* **Work to complete**:
A: In the passage on CONPs, what effects has CONP treatment been shown to induce in lung cancer cells?
B: Carry on the passage about CONP toxicity to cancer cells from its final sentence.

* **Exercise passage**:
Some studies have shown that CONPs can selectively induce apoptosis and suppress the proliferation of tumor cells. Wang et al showed that nanoparticles can target specific organs, have a lower toxicity against the whole organism, and have good dissolubility in water.1 In their study, low concentrations of CONPs selectively killed tumor cells; the inability to clear CONPs might be one of the mechanisms that caused the CONPs to show selective cytotoxicity against tumor cells.1 Other results demonstrated that CONPs not only significantly delayed the growth of subcutaneous melanoma, but also increased the survival rate of tumor-bearing mice without damage to the organs.12 Importantly, the results also indicated that CONPs were rapidly cleared from the organs and that these particles exhibited little systemic toxicity.12 In addition, published data indicate that CONPs are toxic to bronchial epithelial lung fibroblasts in culture, but nontoxic to mammary epithelial cells, macrophages, immortalized keratinocytes, or immortalized pancreatic epithelial cells.7 The physiological pH in normal cells, to which CONPs are not toxic, enables canonical radical scavenging by CONPs.19,23,68,69 Therefore, CONPs introduced prior to ROS insult confer protection from the effects of oxidative stress in vitro and in vivo.7073

On the other hand, CONPs are toxic to several types of human cancer cells.19,28,74 Cellular toxicity is attributed to the generation of ROS and the induction of oxidative stress, at least in part by the inherent oxidase activity of the nanoparticle core at acidic pH similar to that of cancer cells.13,19,28,69 CONPs can also produce ROS and initiate lipid peroxidation of the liposomal membrane, thereby regulating many signaling pathways and influencing the vital movements of cells. In particular, CONP treatment has been shown to induce glutathione oxidation, lipid peroxidation, and membrane damage in lung cancer cells.74 The generation of CONPs with a negative surface charge can induce preferential accumulation in acidic lysosomes within the cell, resulting in increased toxicity in cancer cells.

* **Source data**:
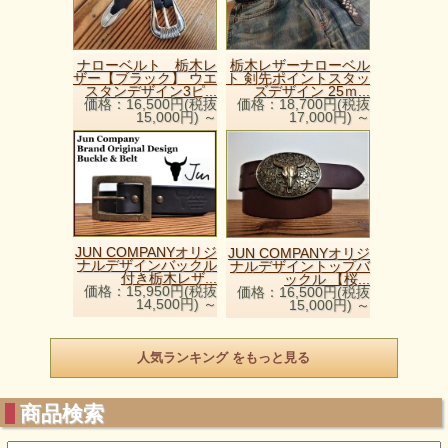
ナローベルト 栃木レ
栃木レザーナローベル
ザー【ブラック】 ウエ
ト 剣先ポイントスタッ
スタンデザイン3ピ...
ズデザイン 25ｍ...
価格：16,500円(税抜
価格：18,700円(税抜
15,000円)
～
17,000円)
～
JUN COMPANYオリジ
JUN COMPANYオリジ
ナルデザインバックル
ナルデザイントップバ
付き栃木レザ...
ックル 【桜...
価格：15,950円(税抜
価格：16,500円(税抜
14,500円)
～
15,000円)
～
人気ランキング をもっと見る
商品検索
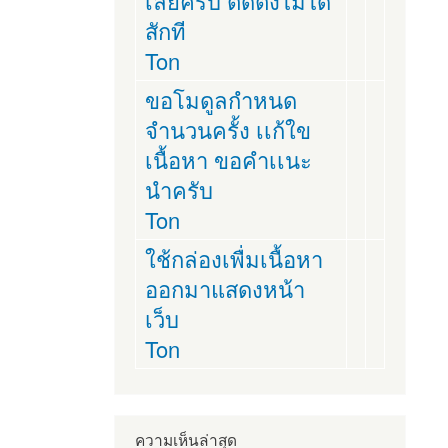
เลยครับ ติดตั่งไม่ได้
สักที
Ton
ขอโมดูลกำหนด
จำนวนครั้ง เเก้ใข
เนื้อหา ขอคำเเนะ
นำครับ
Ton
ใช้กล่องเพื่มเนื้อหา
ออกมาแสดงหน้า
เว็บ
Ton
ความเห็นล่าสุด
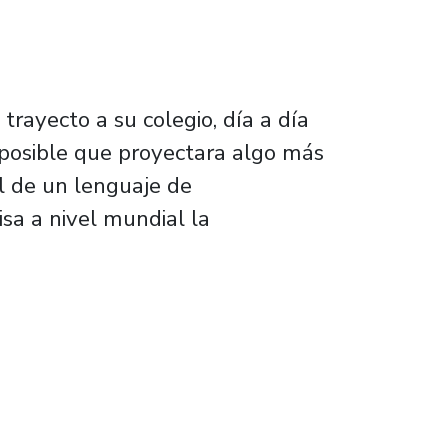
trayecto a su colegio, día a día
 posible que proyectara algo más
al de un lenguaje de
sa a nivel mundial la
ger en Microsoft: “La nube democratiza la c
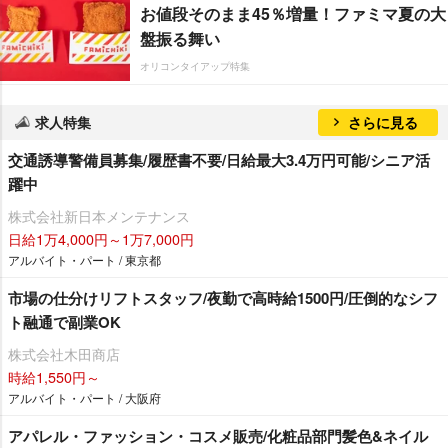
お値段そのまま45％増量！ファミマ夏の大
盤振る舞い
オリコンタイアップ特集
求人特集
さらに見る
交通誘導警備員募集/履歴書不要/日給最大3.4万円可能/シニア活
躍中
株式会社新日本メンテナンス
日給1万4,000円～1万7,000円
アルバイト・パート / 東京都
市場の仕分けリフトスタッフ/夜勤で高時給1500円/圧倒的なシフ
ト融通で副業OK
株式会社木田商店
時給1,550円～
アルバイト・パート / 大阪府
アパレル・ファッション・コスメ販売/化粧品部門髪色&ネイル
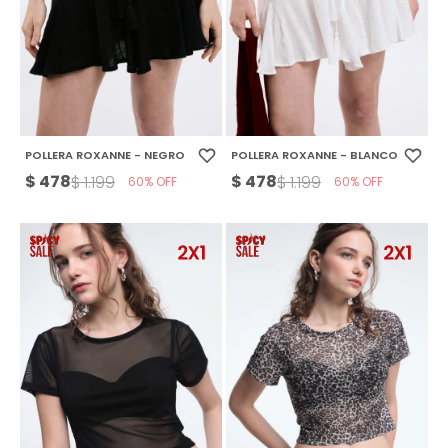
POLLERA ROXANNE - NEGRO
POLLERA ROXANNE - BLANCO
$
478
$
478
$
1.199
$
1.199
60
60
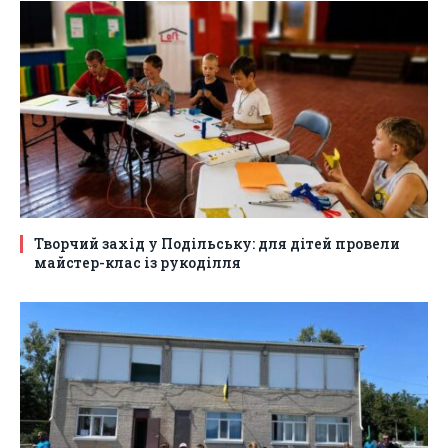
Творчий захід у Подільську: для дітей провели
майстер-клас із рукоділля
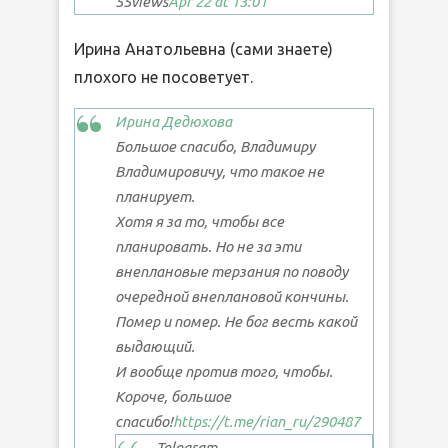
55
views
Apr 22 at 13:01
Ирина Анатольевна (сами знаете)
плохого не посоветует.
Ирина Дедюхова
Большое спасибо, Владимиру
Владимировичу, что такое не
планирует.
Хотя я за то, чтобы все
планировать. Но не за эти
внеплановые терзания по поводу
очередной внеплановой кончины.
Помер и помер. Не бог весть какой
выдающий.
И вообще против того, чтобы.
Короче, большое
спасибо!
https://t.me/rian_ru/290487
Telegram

* * *

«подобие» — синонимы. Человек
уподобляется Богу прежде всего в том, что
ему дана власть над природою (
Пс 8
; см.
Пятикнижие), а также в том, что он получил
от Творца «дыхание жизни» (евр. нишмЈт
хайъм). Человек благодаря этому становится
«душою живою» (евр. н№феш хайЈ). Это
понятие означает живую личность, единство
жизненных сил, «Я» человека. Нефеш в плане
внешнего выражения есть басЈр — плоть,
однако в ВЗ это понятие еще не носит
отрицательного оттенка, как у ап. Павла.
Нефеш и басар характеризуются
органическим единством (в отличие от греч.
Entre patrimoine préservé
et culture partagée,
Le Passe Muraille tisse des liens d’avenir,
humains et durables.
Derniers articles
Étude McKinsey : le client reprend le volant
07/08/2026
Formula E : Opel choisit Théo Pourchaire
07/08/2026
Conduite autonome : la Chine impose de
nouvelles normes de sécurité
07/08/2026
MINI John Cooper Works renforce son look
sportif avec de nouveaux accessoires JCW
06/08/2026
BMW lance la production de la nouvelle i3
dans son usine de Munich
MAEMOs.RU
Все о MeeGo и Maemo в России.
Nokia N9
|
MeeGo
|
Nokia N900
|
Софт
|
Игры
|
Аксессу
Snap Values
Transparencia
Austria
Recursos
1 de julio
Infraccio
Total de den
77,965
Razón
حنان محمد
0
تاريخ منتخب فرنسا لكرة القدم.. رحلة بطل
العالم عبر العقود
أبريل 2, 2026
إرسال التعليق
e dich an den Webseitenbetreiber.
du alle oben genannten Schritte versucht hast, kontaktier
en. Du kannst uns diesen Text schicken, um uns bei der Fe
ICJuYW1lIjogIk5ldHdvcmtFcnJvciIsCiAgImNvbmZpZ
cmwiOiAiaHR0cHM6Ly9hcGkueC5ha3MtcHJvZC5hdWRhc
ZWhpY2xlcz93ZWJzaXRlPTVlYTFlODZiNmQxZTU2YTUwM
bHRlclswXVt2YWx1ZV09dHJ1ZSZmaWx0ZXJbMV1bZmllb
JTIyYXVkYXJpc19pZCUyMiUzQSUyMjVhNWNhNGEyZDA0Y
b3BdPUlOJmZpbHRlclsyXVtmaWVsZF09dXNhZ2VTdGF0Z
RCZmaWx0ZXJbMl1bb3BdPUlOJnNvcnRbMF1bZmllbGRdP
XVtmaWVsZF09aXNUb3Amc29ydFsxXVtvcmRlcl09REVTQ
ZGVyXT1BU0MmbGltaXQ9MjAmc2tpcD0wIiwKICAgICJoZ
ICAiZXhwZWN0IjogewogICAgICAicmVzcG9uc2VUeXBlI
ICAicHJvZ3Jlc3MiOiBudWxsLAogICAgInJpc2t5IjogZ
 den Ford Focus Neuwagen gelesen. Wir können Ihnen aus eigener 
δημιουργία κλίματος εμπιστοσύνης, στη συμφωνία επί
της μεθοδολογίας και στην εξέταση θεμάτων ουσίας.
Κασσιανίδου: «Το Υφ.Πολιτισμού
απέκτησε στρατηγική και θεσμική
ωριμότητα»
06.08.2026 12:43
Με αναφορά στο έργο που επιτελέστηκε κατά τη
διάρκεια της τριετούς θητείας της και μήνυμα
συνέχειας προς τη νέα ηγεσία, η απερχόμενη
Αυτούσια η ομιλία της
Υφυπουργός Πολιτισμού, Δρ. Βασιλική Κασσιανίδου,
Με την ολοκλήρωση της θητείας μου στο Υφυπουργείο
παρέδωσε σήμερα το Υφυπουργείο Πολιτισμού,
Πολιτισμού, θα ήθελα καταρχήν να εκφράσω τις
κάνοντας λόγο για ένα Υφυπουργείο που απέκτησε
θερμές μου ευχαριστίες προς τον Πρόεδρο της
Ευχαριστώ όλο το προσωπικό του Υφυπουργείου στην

==

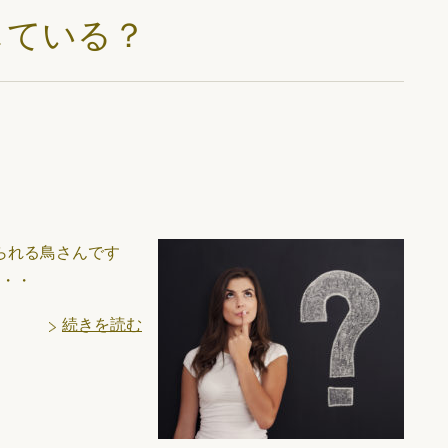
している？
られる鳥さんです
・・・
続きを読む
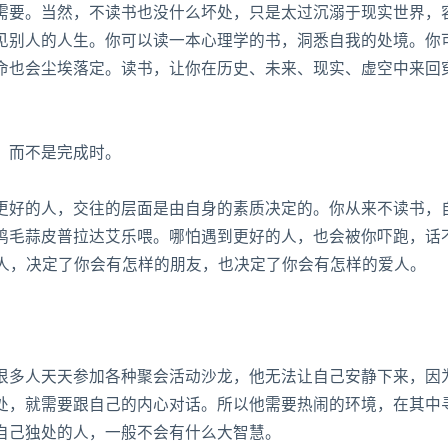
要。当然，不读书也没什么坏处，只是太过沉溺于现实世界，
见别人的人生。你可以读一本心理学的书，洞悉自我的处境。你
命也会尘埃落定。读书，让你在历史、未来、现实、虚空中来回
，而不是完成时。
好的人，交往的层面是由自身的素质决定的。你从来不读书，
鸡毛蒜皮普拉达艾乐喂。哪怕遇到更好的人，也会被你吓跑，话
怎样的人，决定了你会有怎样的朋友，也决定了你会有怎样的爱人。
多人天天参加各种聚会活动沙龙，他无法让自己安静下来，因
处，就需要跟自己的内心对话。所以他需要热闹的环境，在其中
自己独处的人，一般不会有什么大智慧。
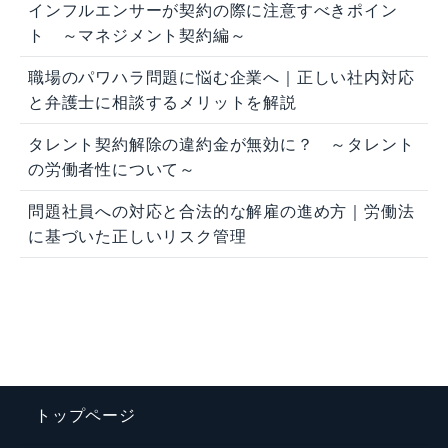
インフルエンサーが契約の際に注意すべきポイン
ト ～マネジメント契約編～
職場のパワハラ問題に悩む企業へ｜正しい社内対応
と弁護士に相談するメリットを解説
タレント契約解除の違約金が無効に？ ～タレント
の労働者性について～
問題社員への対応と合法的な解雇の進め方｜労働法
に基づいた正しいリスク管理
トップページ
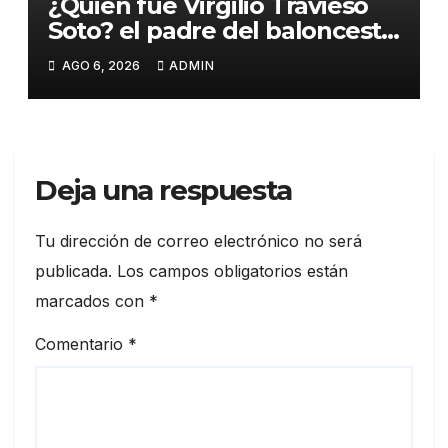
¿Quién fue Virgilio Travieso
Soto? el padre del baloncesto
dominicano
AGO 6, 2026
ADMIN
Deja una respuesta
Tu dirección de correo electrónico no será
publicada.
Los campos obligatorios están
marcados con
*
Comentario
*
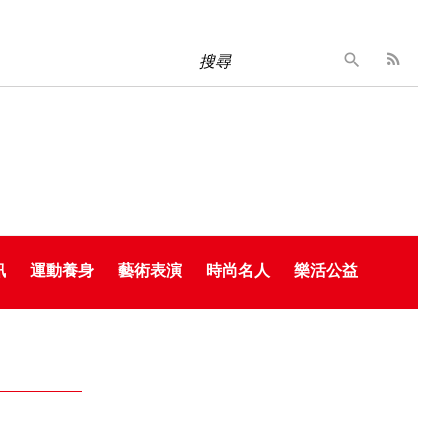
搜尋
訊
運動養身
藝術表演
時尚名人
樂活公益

* **Results**:
A: Glutathione oxidation, lipid peroxidation, and membrane damage.

B:
Conclusion

Differential cytotoxicity is important because one of the greatest challenges in chemotherapy is the inability of anticancer drugs to distinguish effectively between tumor cells and normal cells. Taken together, despite the fact that the number of potential applications for CONP-based therapies appears countless, given that ROS and oxidative stress linked to so many conditions, these results demonstrate that CONPs have selective cytotoxicity toward tumor cells, and indicate that CONPs might be a potential nanomedicine for cancer therapy and results pertaining to the potential application of CONPs for the treatment of numerous diseases are overwhelmingly positive thus far.

Acknowledgments

This study was supported by the National Natural Science Foundation of China (No 81301937) and by the International Cooperation Foundation of Shaanxi Province of China (No 2013KW-27-03).

Disclosure

The authors report no conflicts of interest in this work. This paper has not been published previously. This study will not be published elsewhere in the same form, in English or in any other language, without consent of the publisher.